-------- EXTRACTED RECORDS

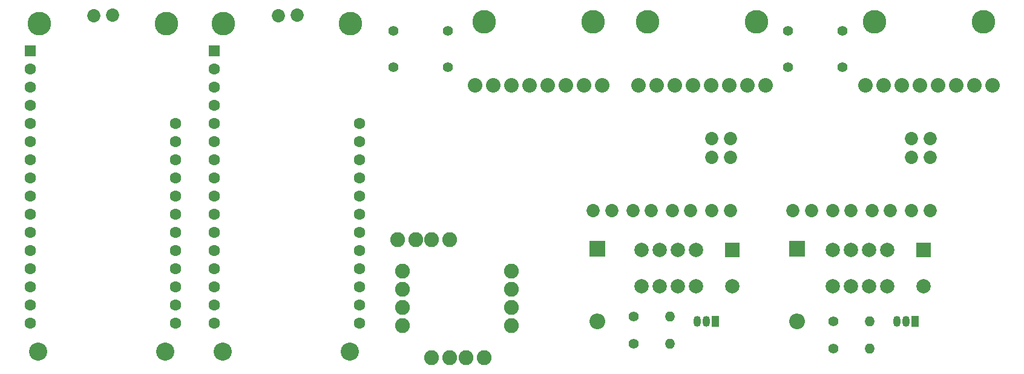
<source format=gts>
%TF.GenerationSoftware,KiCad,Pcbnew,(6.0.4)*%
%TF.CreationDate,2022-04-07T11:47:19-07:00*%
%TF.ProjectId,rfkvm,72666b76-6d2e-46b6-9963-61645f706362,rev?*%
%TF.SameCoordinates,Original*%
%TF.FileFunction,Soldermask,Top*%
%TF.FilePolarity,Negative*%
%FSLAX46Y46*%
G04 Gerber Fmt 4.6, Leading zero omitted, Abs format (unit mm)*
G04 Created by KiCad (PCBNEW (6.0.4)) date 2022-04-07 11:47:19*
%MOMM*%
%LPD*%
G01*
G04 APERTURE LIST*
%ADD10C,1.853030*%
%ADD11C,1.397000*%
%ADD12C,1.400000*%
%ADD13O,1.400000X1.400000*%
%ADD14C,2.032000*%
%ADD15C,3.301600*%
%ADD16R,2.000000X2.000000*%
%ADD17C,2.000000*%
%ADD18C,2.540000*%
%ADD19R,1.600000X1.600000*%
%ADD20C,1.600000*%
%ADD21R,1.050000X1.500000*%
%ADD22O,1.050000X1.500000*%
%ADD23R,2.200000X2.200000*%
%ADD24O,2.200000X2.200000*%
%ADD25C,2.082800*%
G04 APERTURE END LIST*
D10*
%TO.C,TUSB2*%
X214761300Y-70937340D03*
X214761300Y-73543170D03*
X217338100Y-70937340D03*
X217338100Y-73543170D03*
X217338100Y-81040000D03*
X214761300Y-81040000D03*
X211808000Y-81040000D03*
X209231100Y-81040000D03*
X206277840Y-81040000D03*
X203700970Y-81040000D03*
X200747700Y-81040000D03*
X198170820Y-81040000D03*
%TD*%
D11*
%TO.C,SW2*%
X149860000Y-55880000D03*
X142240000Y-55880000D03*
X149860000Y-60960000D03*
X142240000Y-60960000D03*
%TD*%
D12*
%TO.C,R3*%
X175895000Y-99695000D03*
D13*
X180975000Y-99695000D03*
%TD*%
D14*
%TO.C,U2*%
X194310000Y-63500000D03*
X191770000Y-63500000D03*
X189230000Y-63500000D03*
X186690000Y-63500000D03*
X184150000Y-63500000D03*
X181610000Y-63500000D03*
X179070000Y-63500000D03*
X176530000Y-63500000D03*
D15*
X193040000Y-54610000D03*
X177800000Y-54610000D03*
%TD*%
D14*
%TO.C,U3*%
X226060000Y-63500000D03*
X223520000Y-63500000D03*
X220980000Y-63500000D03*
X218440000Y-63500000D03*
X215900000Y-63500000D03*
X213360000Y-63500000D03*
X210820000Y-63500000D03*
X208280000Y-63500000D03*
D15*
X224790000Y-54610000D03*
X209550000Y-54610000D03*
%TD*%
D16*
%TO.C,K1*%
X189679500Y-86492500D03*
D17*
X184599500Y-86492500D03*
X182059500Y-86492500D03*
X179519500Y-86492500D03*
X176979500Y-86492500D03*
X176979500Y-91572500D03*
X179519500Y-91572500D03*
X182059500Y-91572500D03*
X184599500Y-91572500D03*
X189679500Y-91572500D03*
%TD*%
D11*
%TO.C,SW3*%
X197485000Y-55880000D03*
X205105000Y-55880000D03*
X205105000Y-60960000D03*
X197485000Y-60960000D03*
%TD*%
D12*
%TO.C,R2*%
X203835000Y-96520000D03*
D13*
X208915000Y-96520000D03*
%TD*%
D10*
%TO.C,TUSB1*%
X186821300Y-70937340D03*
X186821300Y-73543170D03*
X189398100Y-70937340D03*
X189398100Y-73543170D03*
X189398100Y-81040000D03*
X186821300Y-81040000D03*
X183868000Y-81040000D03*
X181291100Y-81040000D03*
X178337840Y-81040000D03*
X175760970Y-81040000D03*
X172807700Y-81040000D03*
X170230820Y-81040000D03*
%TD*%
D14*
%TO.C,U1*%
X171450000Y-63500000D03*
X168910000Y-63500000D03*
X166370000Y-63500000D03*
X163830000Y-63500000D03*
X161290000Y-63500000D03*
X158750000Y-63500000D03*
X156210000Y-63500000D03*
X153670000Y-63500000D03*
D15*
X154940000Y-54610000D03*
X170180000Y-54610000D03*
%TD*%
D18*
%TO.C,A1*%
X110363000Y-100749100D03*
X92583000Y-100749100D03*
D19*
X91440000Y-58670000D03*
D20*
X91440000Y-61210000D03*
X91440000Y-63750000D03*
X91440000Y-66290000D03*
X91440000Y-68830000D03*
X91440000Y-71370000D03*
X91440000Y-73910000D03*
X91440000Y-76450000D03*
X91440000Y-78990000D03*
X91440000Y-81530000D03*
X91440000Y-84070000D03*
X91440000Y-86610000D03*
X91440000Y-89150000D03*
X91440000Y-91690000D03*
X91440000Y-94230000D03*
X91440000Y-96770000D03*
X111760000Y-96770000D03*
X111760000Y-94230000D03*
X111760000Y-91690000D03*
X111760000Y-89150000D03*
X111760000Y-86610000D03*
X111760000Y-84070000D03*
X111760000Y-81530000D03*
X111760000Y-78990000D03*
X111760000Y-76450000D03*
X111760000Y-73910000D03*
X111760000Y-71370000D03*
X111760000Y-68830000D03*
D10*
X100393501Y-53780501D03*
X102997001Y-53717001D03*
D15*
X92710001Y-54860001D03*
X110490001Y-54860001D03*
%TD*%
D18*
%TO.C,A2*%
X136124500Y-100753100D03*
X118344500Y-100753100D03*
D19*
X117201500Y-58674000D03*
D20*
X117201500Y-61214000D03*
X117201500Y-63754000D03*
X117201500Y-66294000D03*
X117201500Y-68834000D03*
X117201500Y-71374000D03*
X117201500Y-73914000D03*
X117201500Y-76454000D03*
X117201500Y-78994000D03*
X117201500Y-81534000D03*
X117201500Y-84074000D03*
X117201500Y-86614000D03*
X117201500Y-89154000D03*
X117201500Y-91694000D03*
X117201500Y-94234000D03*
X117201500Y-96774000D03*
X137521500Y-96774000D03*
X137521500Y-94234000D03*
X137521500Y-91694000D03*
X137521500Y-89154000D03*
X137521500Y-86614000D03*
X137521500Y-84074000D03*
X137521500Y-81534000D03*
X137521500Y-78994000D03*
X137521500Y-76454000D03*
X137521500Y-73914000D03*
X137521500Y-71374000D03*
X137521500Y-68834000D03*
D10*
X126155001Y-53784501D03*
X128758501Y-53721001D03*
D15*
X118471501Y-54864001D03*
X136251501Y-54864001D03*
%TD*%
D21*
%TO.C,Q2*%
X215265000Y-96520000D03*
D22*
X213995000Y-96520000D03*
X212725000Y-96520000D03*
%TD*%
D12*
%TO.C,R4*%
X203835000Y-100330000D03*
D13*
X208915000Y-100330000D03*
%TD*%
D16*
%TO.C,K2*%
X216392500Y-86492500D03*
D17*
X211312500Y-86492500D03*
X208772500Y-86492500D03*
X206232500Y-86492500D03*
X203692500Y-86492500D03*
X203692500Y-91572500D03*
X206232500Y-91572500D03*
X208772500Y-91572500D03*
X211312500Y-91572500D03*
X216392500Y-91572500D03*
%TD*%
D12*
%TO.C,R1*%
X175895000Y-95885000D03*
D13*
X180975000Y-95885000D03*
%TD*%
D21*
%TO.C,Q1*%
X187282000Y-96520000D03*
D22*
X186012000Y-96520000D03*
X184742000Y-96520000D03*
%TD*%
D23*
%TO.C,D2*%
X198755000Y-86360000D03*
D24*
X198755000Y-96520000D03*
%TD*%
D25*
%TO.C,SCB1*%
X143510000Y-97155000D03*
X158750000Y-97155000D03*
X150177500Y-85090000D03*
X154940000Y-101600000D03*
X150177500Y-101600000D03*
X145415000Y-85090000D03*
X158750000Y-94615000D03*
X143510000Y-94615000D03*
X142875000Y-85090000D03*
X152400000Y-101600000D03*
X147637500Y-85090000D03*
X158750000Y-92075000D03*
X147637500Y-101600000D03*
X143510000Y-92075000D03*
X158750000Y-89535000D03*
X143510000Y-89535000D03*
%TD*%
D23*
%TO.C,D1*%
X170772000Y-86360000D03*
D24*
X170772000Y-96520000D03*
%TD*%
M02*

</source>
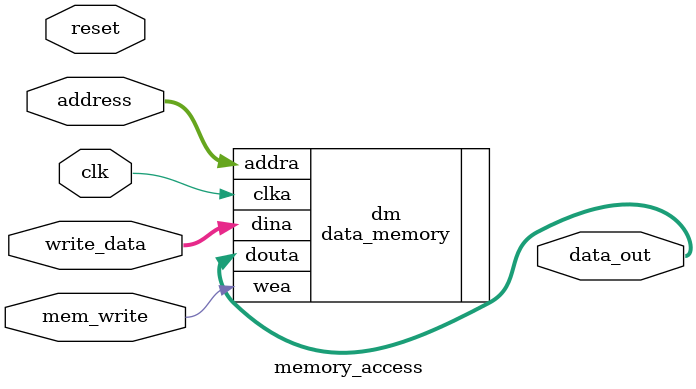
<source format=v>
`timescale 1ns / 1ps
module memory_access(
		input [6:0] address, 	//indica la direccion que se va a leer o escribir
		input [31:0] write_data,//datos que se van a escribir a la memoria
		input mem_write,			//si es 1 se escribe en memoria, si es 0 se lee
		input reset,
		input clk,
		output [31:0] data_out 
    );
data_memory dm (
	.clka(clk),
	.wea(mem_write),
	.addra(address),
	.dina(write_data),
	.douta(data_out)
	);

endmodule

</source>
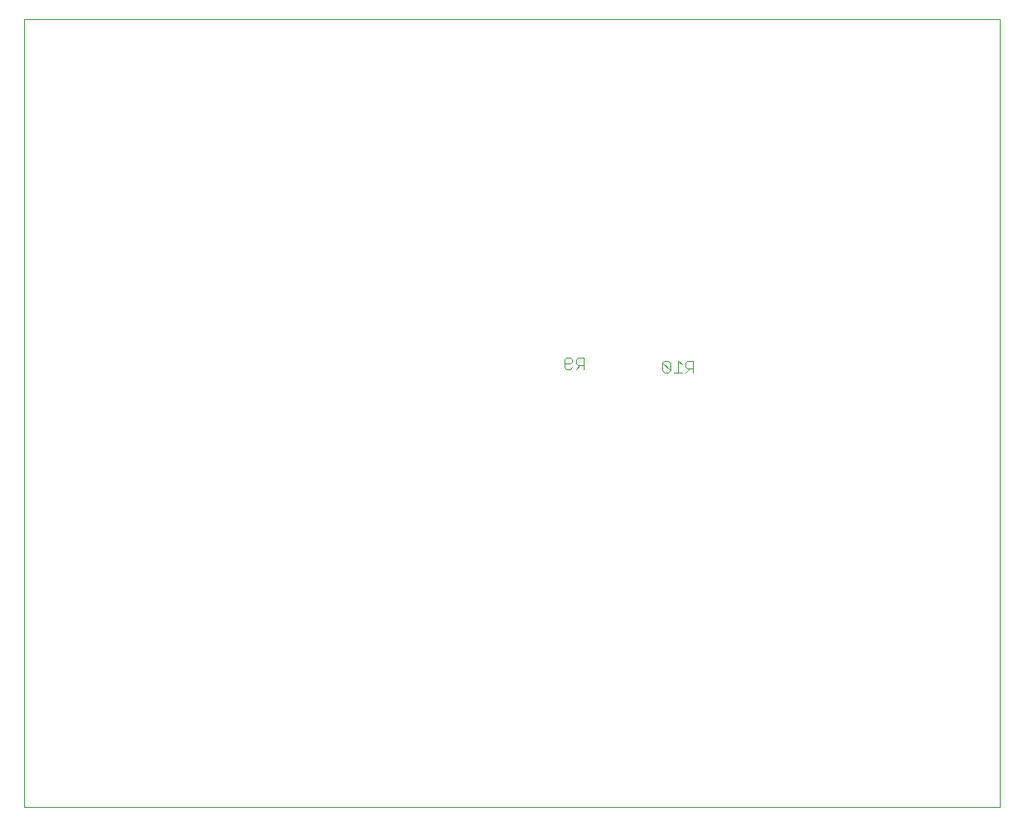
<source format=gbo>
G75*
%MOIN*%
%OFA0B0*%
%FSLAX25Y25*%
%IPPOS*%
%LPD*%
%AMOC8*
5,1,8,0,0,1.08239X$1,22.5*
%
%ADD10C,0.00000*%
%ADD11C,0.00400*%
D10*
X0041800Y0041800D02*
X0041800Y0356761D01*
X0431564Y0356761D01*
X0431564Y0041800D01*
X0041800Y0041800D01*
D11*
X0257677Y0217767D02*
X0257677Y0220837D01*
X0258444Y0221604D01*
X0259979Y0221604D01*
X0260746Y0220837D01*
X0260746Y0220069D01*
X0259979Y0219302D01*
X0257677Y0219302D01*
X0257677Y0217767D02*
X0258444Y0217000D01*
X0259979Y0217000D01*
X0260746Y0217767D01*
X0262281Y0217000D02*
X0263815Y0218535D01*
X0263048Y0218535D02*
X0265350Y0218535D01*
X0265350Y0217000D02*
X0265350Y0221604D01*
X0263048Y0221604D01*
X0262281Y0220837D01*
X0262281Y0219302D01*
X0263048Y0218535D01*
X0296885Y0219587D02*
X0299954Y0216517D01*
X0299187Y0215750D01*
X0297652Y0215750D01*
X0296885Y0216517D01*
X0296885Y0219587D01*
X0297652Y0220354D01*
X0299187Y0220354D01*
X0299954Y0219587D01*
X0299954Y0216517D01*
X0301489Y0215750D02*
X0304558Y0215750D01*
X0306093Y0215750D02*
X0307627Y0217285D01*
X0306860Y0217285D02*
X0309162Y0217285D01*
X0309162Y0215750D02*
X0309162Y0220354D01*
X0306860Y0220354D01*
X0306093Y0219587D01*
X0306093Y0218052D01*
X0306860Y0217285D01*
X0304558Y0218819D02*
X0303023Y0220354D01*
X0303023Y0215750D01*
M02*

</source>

----------------

WHAT TO WORK ON |
Now copy each line of the entries that mentions "memoria".

ANSWER FOR THIS EXERCISE |
		input [31:0] write_data,//datos que se van a escribir a la memoria
		input mem_write,			//si es 1 se escribe en memoria, si es 0 se lee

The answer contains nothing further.